Posted: Sat Jan 30, 2021 7:12 pm
by neon
Hi,

...Which is irrelevant. The memory map (1) doesn't need to start at 0, (2) does not need to be in ascending order, or any order for the matter, (3) can contain memory holes and remappable holes, (4) can contain overlapping regions, (5) the pointer provided might exist in firmware memory and not free memory, and (6) can contain reclaimable memory currently in use by the firmware as EFI is still being used until ExitBootServices is called. The software must not make any assumptions on the memory map or it will break in unexpected ways. The amount of physical memory allocated via the virtual machine is irrelevant.

If the goal is to map only kernel space, you can map just the respective PTE's, PDE's etc and the entire identity mapping code can be about 20 lines. If the goal is to map the entire address space, then you should be doing just that -- using the highest addressable page that can be mapped. Neither case relies on the memory map: the amount of physical memory installed or reported via the memory map has no effect on the address space itself.

Is the goal to identity map the entire address space? How does this correlate with the repo that says this is to be a microkernel? User space is typically mapped on demand independent of kernel space so I don't understand the goal here.
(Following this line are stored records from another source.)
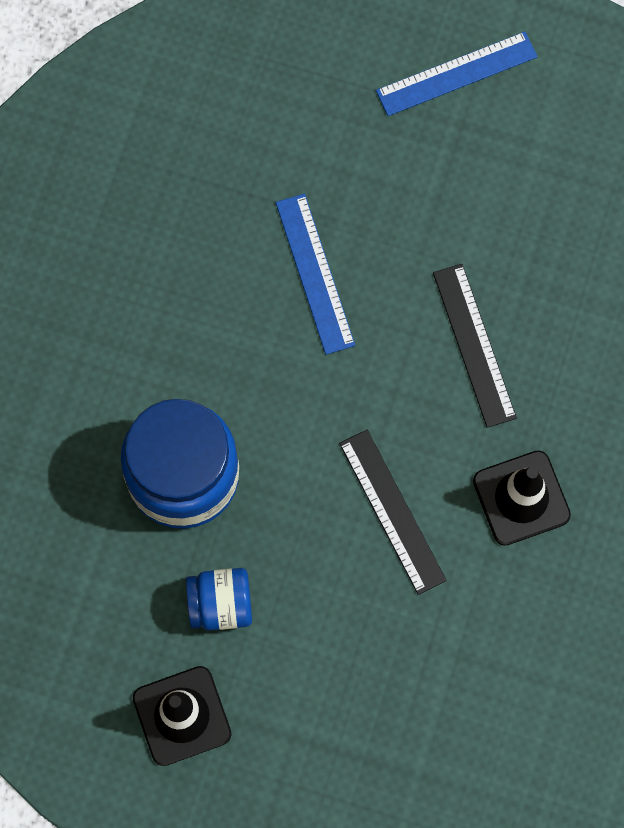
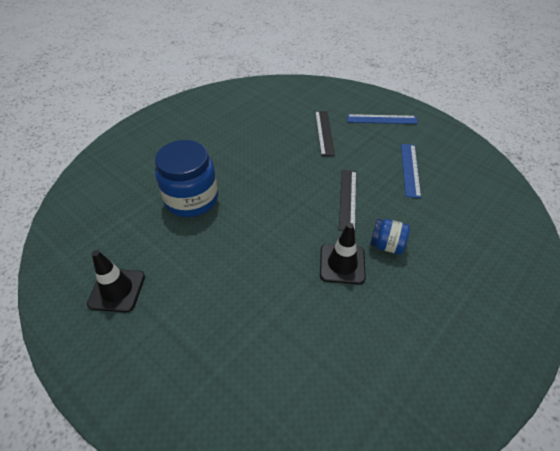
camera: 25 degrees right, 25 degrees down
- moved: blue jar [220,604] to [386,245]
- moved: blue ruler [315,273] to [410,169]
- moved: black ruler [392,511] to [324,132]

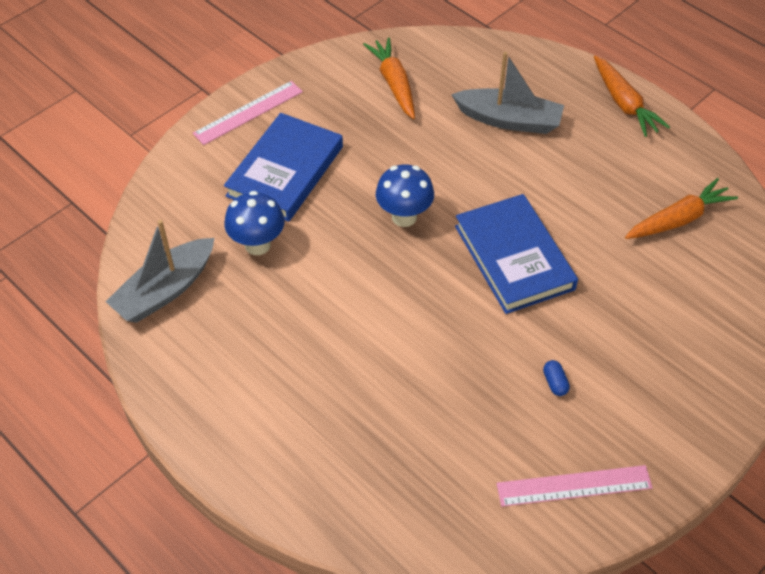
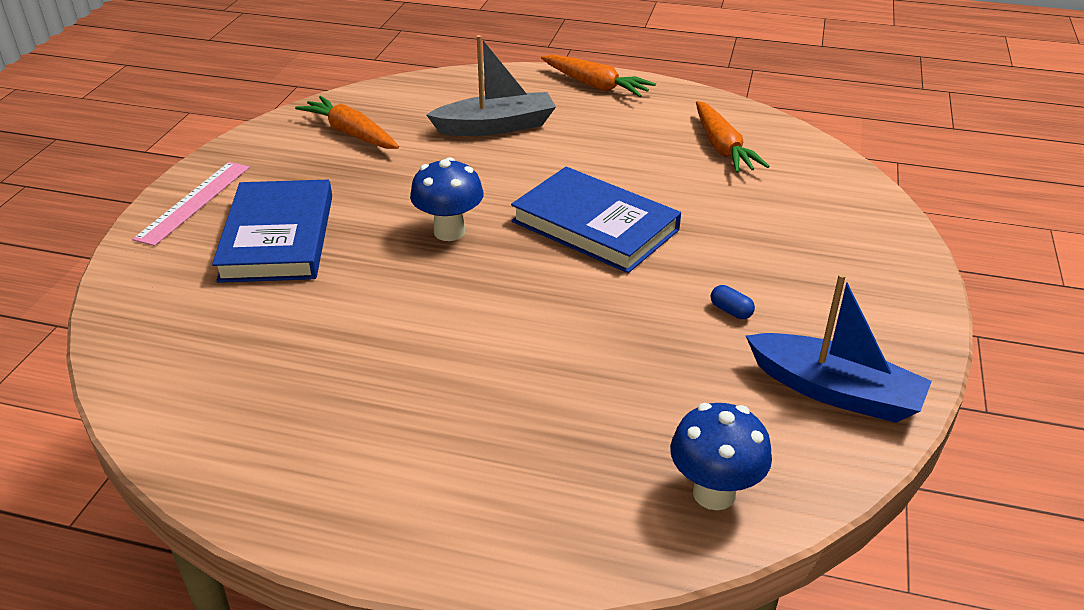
camera: 30 degrees left, 15 degrees down
- removed: grey boat [165,290]
- moved: blue mushroom [257,245] to [714,493]
- replaced: pink ruler [574,486] to blue boat [835,391]
- turned: orange carrot [679,219] = [722,148] 135 degrees clockwise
Re: memory mapping throwing error at 476MiB mark

Posted: Sat Jan 30, 2021 7:32 pm
by austanss
Thank you, neon, for your amazing answer.
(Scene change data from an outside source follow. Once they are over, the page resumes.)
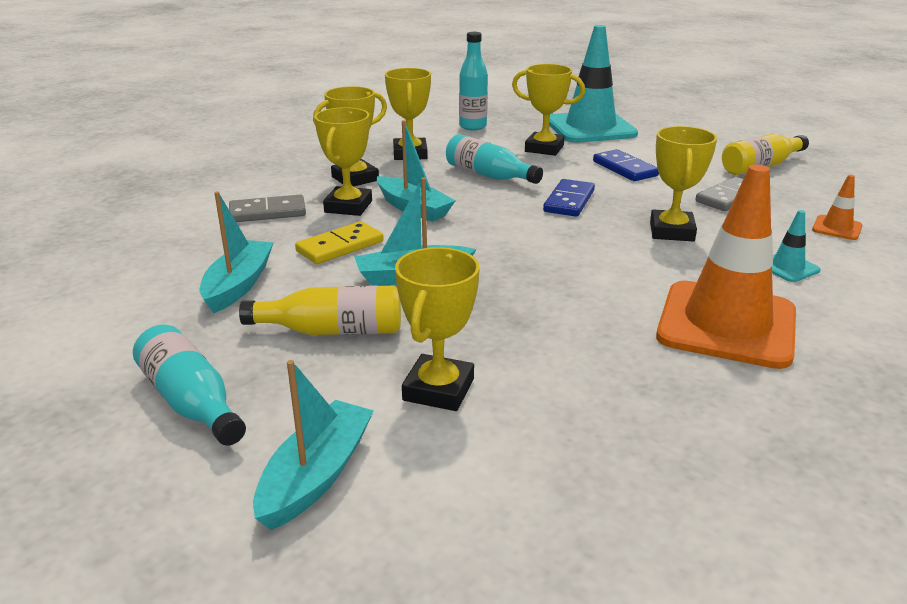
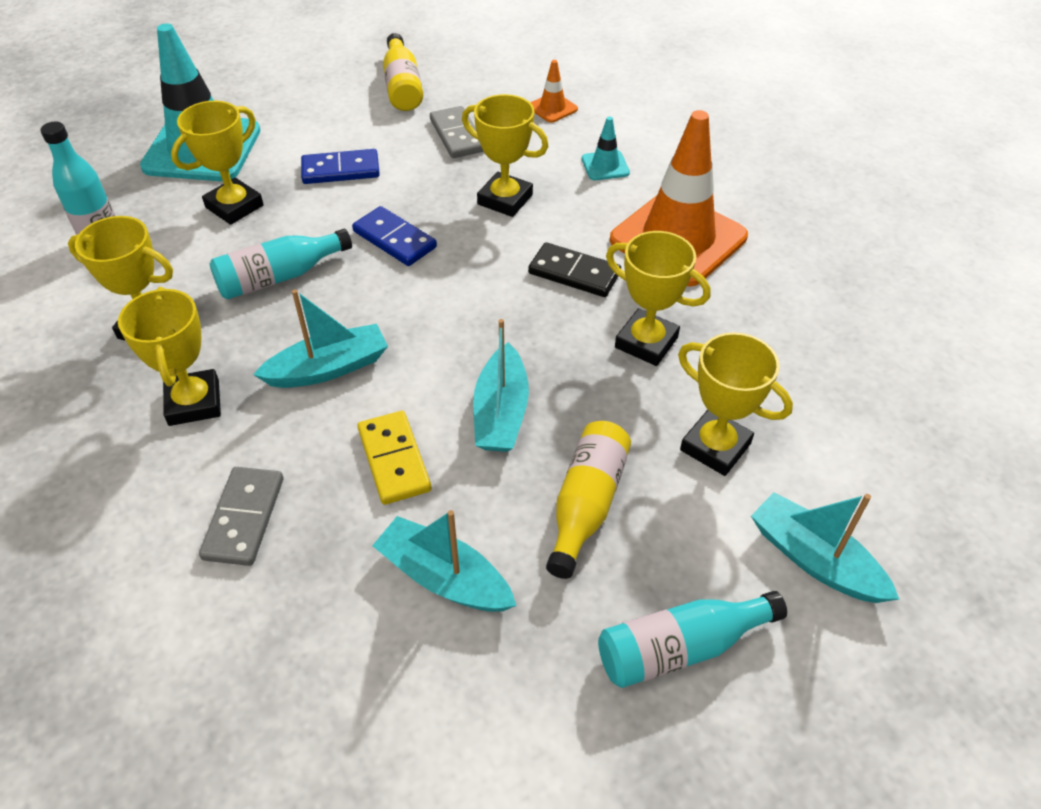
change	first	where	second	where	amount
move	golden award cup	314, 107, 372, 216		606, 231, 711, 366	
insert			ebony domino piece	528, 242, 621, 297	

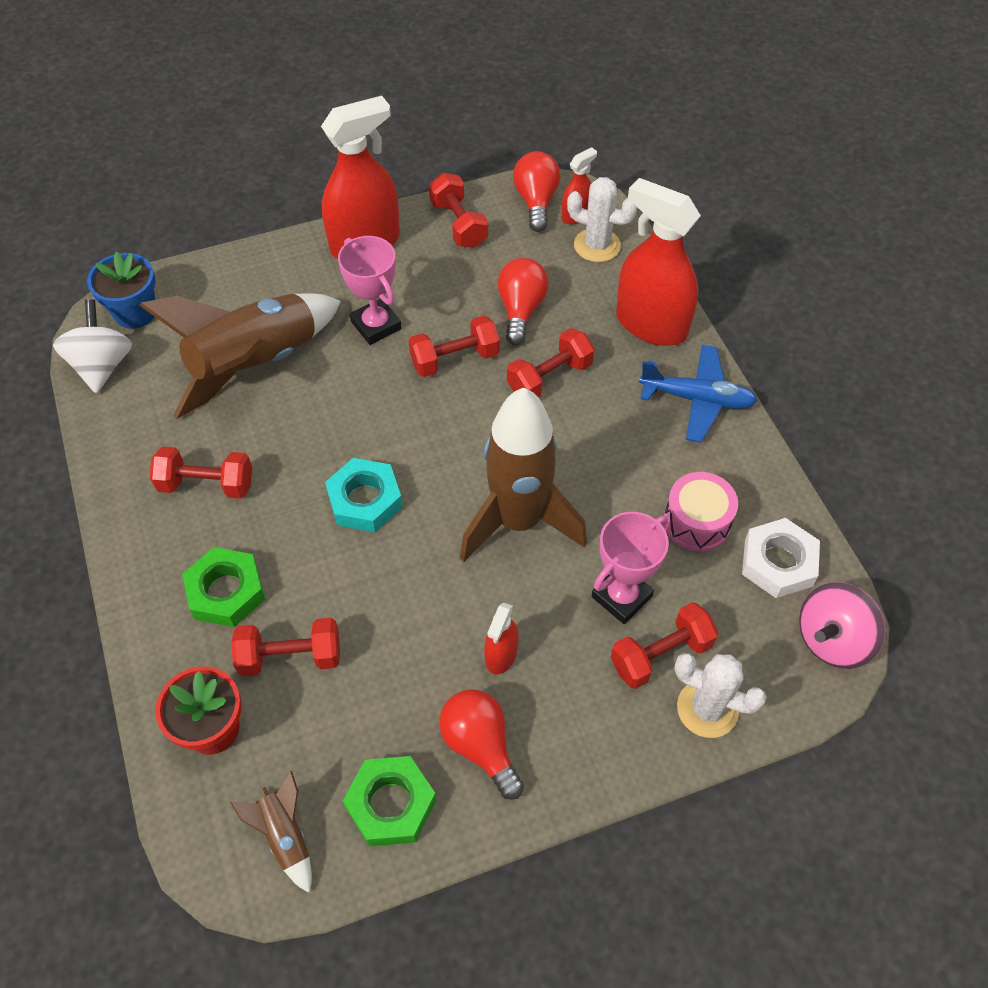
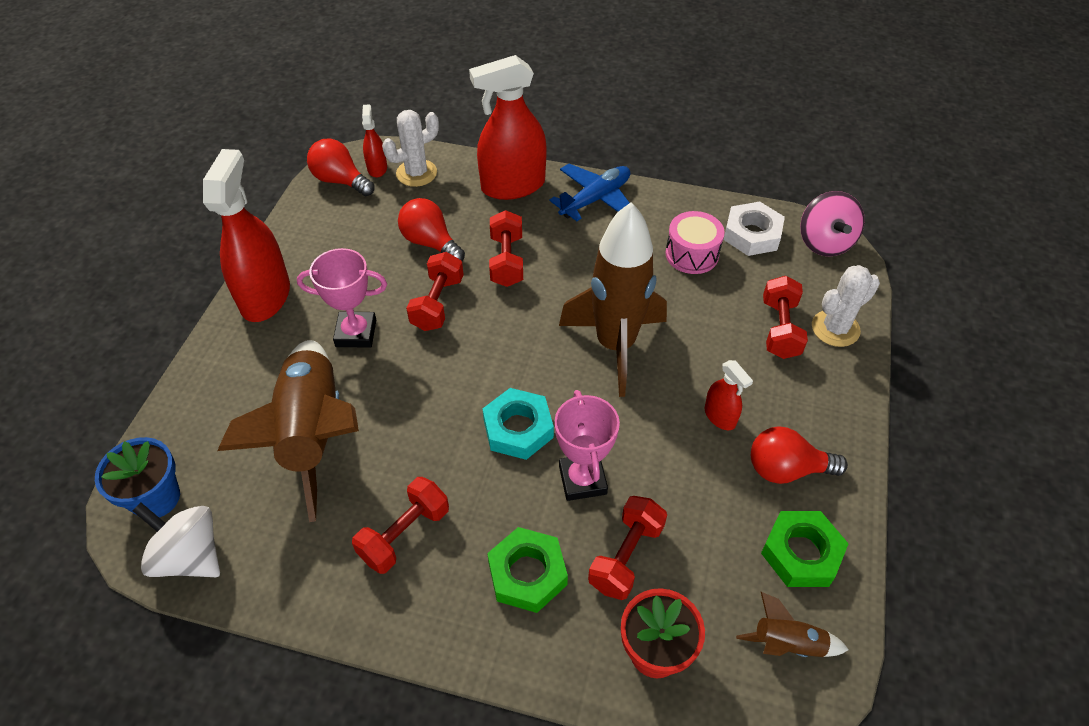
change	first	where	second	where	amount
delete	red free weight	429, 173, 488, 248			
move	pink award cup	592, 512, 669, 624		555, 390, 620, 501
ON the comment on my kernel's design as a microkernel: you are right, my kernel has design choices that do not correlate with microkernels. I hope to resolve these issues. My current goal is to reach a status where I can load executables in userland, and execute them. Then I will focus more on design.

And that piece on microkernel address spaces, is *chef's kiss*.

Thank you.

Re: memory mapping throwing error at 476MiB mark

Posted: Sat Jan 30, 2021 8:00 pm
by Octocontrabass
xeyes wrote:Something for you to consider: how about using bigger pages if you are identity mapping anyways?
Bigger pages aren't allowed to cross memory type boundaries, so the code to use bigger pages will be more complicated.

Re: memory mapping throwing error at 476MiB mark

Posted: Sat Jan 30, 2021 8:10 pm
by neon
Hi,

The thing is -- you can't change this later without rewriting almost everything. Like with supporting multiprocessing some choices need to be carefully made from the start and followed through from the start. Unless, of course, the intent is to rewrite later. This is particular an important choice as all page tables use page frame numbers (PFN)'s not virtual addresses so a method needs to be decided upon on how you plan to access them when paging is enabled - we use recursive page structures but there are other ways. I.e. quite literally all your current paging code will be unusable when you are no longer identity mapping and paging is enabled.

Besides, writing a small function to just identity map kernel space for now is also less code for you to have to debug and work through. Compare -- our identity mapping code is around 20 lines. If there was an issue with it, it would be only that to look over. And as noted above, no need for the memory map.